**TASK REQUIREMENTS**
Count, in the entries below, the lines in which "decoration" occurs. Give the number, nothing more.

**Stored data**
=== Begin Enclosure ===
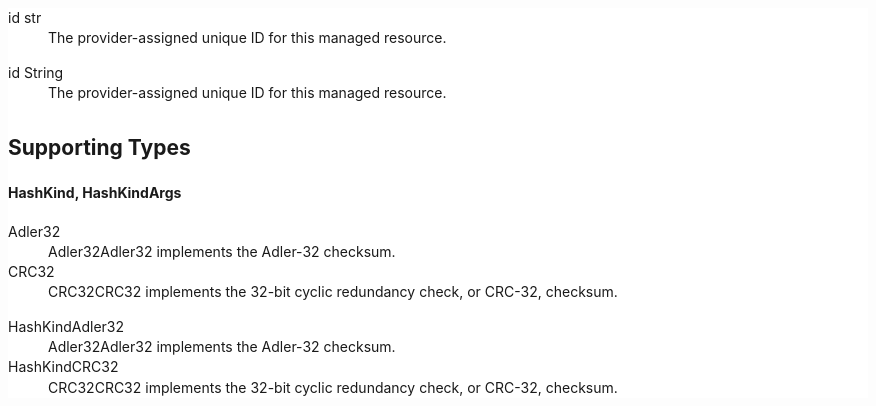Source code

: <div>
<pulumi-choosable type="language" values="python">
<dl class="resources-properties"><dt class="property-"
            title="">
        <span id="id_python">
<a data-swiftype-name="resource-property" data-swiftype-type="text" href="#id_python" style="color: inherit; text-decoration: inherit;">id</a>
</span>
        <span class="property-indicator"></span>
        <span class="property-type">str</span>
    </dt>
    <dd>The provider-assigned unique ID for this managed resource.</dd></dl>
</pulumi-choosable>
</div>

<div>
<pulumi-choosable type="language" values="yaml">
<dl class="resources-properties"><dt class="property-"
            title="">
        <span id="id_yaml">
<a data-swiftype-name="resource-property" data-swiftype-type="text" href="#id_yaml" style="color: inherit; text-decoration: inherit;">id</a>
</span>
        <span class="property-indicator"></span>
        <span class="property-type">String</span>
    </dt>
    <dd>The provider-assigned unique ID for this managed resource.</dd></dl>
</pulumi-choosable>
</div>







## Supporting Types



<h4 id="hashkind">
Hash<wbr>Kind<pulumi-choosable type="language" values="python,go" class="inline">, Hash<wbr>Kind<wbr>Args</pulumi-choosable>
</h4>

<div>
<pulumi-choosable type="language" values="csharp">
<dl class="tabular"><dt>Adler32</dt>
    <dd>Adler32Adler32 implements the Adler-32 checksum.</dd><dt>CRC32</dt>
    <dd>CRC32CRC32 implements the 32-bit cyclic redundancy check, or CRC-32, checksum.</dd></dl>
</pulumi-choosable>
</div>

<div>
<pulumi-choosable type="language" values="go">
<dl class="tabular"><dt>Hash<wbr>Kind<wbr>Adler32</dt>
    <dd>Adler32Adler32 implements the Adler-32 checksum.</dd><dt>Hash<wbr>Kind<wbr>CRC32</dt>
    <dd>CRC32CRC32 implements the 32-bit cyclic redundancy check, or CRC-32, checksum.</dd></dl>
</pulumi-choosable>
</div>
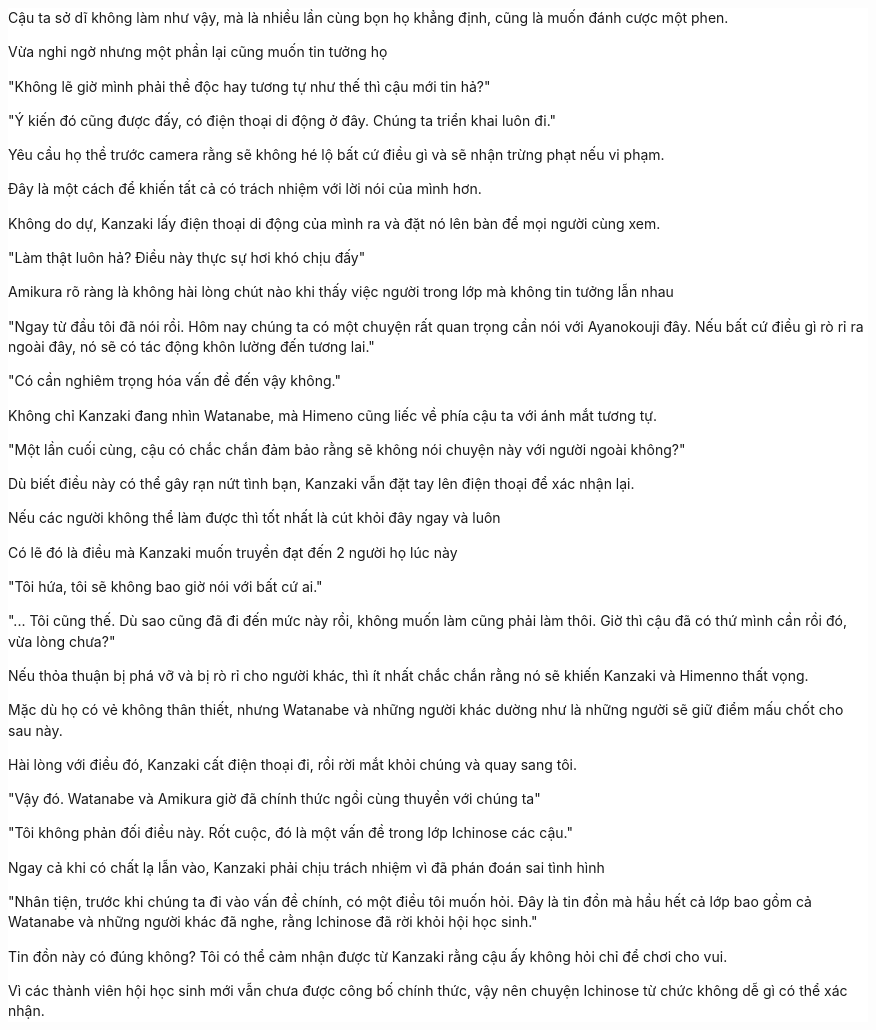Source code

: Cậu ta sở dĩ không làm như vậy, mà là nhiều lần cùng bọn họ khẳng định, cũng là muốn đánh cược một phen.

Vừa nghi ngờ nhưng một phần lại cũng muốn tin tưởng họ

\"Không lẽ giờ mình phải thề độc hay tương tự như thế thì cậu mới tin hả?\"

\"Ý kiến đó cũng được đấy, có điện thoại di động ở đây. Chúng ta triển khai luôn đi.\"

Yêu cầu họ thề trước camera rằng sẽ không hé lộ bất cứ điều gì và sẽ nhận trừng phạt nếu vi phạm.

Đây là một cách để khiến tất cả có trách nhiệm với lời nói của mình hơn.

Không do dự, Kanzaki lấy điện thoại di động của mình ra và đặt nó lên bàn để mọi người cùng xem.

\"Làm thật luôn hả? Điều này thực sự hơi khó chịu đấy\"

Amikura rõ ràng là không hài lòng chút nào khi thấy việc người trong lớp mà không tin tưởng lẫn nhau

\"Ngay từ đầu tôi đã nói rồi. Hôm nay chúng ta có một chuyện rất quan trọng cần nói với Ayanokouji đây. Nếu bất cứ điều gì rò rỉ ra ngoài đây, nó sẽ có tác động khôn lường đến tương lai."

\"Có cần nghiêm trọng hóa vấn đề đến vậy không.\"

Không chỉ Kanzaki đang nhìn Watanabe, mà Himeno cũng liếc về phía cậu ta với ánh mắt tương tự.

\"Một lần cuối cùng, cậu có chắc chắn đảm bảo rằng sẽ không nói chuyện này với người ngoài không?"

Dù biết điều này có thể gây rạn nứt tình bạn, Kanzaki vẫn đặt tay lên điện thoại để xác nhận lại.

Nếu các người không thể làm được thì tốt nhất là cút khỏi đây ngay và luôn

Có lẽ đó là điều mà Kanzaki muốn truyền đạt đến 2 người họ lúc này

\"Tôi hứa, tôi sẽ không bao giờ nói với bất cứ ai."

\"\... Tôi cũng thế. Dù sao cũng đã đi đến mức này rồi, không muốn làm cũng phải làm thôi. Giờ thì cậu đã có thứ mình cần rồi đó, vừa lòng chưa?"

Nếu thỏa thuận bị phá vỡ và bị rò rỉ cho người khác, thì ít nhất chắc chắn rằng nó sẽ khiến Kanzaki và Himenno thất vọng.

Mặc dù họ có vẻ không thân thiết, nhưng Watanabe và những người khác dường như là những người sẽ giữ điểm mấu chốt cho sau này.

Hài lòng với điều đó, Kanzaki cất điện thoại đi, rồi rời mắt khỏi chúng và quay sang tôi.

\"Vậy đó. Watanabe và Amikura giờ đã chính thức ngồi cùng thuyền với chúng ta\"

\"Tôi không phản đối điều này. Rốt cuộc, đó là một vấn đề trong lớp Ichinose các cậu."

Ngay cả khi có chất lạ lẫn vào, Kanzaki phải chịu trách nhiệm vì đã phán đoán sai tình hình

\"Nhân tiện, trước khi chúng ta đi vào vấn đề chính, có một điều tôi muốn hỏi. Đây là tin đồn mà hầu hết cả lớp bao gồm cả Watanabe và những người khác đã nghe, rằng Ichinose đã rời khỏi hội học sinh."

Tin đồn này có đúng không? Tôi có thể cảm nhận được từ Kanzaki rằng cậu ấy không hỏi chỉ để chơi cho vui.

Vì các thành viên hội học sinh mới vẫn chưa được công bố chính thức, vậy nên chuyện Ichinose từ chức không dễ gì có thể xác nhận.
=== End Enclosure ===
**EXERCISE ANSWER**
2